Par ailleurs, le désordre et le recul spéculaires observés à l’Université du Burundi, n’est pas la seule chose à mettre au passif du parti au pouvoir. Ce dernier, a fait du Burundi, non seulement le pays le plus pauvre du monde, mais aussi un des plus corrompus et des plus affamés de la planète terre.
En réalité nous sommes dirigés de force par des gens qui n’ont produit aucun rendement depuis 10 ans et qui n’ont de compte à personne. Le seul rendement qu’ils revendiquent c’est de se maintenir au pouvoir, coûte que coûte, par le mensonge, la tricherie, la violence (y compris viols, enlèvements, disparitions forcées et exécutions extrajudiciaires) contre tous ceux qui ne les soutiennent pas et la manipulation des institutions. Le ridicule ne tue pas.
@RUZOBAVAKO ETIENNE
« Je le répète, il sera très difficile pour les leaders du Gouvernement du CNDD-FDD qui n’ont pas de bagage intellectuel suffisant pour comprendre les enjeux d’investir dans l’Université du Burundi, je pense. »
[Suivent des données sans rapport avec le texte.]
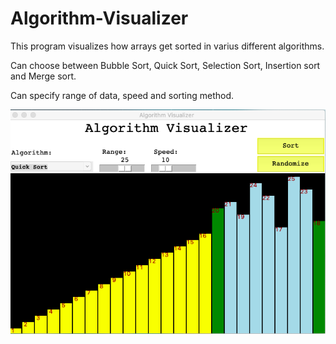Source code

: # Algorithm-Visualizer
This program visualizes how arrays get sorted in varius different algorithms. 

Can choose between Bubble Sort, Quick Sort, Selection Sort, Insertion sort and Merge sort.

Can specify range of data, speed and sorting method.

![Screenshot](algorithm_preview.png)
Je ne suis pas intéressé par le débat qui consiste à défendre ou condamner le bilan du CNDD-FDD. Ses membres sont assez grands pour se défendre. Et ses détracteurs sont suffisamment nombreux.
Par ailleurs, je suis interpellé lorsque vous parler d’un groupe de personnes n’ayant pas « de niveau intellectuel requis ».
Pour quelqu’un qui a fait d’éminentes études comme vous, une telle assertion m’étonne.
Pourriez-vous nous dire d’abord ce que vous comprenez par « intelligence »?